Extracted material below:
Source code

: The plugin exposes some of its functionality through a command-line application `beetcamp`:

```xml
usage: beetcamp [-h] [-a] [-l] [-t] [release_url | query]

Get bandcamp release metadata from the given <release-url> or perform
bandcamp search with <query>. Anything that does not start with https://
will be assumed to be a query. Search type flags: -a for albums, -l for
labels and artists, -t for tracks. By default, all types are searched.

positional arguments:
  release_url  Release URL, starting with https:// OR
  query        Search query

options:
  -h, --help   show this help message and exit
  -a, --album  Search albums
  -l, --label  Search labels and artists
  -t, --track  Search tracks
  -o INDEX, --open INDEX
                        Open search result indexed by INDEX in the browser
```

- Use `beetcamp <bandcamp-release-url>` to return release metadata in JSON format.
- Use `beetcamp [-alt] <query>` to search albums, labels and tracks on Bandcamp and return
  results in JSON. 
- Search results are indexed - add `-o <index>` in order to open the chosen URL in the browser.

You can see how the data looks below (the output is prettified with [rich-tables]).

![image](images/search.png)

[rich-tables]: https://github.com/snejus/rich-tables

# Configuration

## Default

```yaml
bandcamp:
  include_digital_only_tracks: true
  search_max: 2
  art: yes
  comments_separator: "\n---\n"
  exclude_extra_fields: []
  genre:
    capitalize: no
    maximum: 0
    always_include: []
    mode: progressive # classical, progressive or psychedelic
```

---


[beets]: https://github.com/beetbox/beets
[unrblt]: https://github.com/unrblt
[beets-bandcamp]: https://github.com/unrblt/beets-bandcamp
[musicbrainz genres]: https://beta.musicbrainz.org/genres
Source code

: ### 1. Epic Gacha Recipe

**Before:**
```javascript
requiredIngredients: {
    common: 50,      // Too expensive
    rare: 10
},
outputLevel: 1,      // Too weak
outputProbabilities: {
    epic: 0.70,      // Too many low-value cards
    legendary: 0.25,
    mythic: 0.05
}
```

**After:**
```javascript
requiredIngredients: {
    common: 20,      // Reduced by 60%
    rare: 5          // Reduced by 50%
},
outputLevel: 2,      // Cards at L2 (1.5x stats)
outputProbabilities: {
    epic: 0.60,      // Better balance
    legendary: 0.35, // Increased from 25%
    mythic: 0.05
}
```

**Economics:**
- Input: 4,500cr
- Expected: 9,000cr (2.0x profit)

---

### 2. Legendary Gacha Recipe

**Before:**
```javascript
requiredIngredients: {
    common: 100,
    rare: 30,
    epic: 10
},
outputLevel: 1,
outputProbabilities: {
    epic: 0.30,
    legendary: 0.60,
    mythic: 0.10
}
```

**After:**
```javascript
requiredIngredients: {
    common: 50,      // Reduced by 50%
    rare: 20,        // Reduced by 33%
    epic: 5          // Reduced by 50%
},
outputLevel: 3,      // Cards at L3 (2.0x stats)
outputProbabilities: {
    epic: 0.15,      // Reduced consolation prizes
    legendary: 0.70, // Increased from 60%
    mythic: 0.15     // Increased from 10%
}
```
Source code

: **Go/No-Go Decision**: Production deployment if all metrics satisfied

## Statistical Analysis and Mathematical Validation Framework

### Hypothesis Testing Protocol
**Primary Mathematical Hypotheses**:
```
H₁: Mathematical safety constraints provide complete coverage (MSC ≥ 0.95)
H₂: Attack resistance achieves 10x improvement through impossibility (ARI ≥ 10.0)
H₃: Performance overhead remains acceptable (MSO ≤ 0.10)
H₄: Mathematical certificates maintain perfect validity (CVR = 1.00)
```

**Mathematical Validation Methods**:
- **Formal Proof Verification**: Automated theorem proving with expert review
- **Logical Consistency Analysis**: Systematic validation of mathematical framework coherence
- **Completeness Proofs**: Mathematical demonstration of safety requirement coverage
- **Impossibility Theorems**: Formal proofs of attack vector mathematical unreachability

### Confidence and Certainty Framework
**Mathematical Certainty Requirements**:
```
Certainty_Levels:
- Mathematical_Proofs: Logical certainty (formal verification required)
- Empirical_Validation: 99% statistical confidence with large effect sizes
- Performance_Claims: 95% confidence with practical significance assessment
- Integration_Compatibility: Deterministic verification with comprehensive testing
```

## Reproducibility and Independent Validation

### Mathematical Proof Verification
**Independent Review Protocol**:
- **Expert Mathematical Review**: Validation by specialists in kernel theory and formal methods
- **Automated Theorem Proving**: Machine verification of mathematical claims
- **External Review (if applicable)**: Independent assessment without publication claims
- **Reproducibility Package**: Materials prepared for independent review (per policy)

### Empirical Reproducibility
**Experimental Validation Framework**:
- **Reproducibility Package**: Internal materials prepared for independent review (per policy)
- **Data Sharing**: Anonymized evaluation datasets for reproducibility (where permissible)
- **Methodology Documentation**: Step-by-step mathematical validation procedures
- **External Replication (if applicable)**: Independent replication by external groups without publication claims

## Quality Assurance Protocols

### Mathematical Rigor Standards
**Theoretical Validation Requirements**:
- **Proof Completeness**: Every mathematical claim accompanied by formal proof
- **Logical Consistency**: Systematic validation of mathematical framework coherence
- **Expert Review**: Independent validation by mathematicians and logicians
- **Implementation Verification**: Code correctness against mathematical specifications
End of Extracted material.
_Required action_:
From the material above, gather all lines that include the string "Systematic" and copy them.

_Response area_:
- **Logical Consistency Analysis**: Systematic validation of mathematical framework coherence
- **Logical Consistency**: Systematic validation of mathematical framework coherence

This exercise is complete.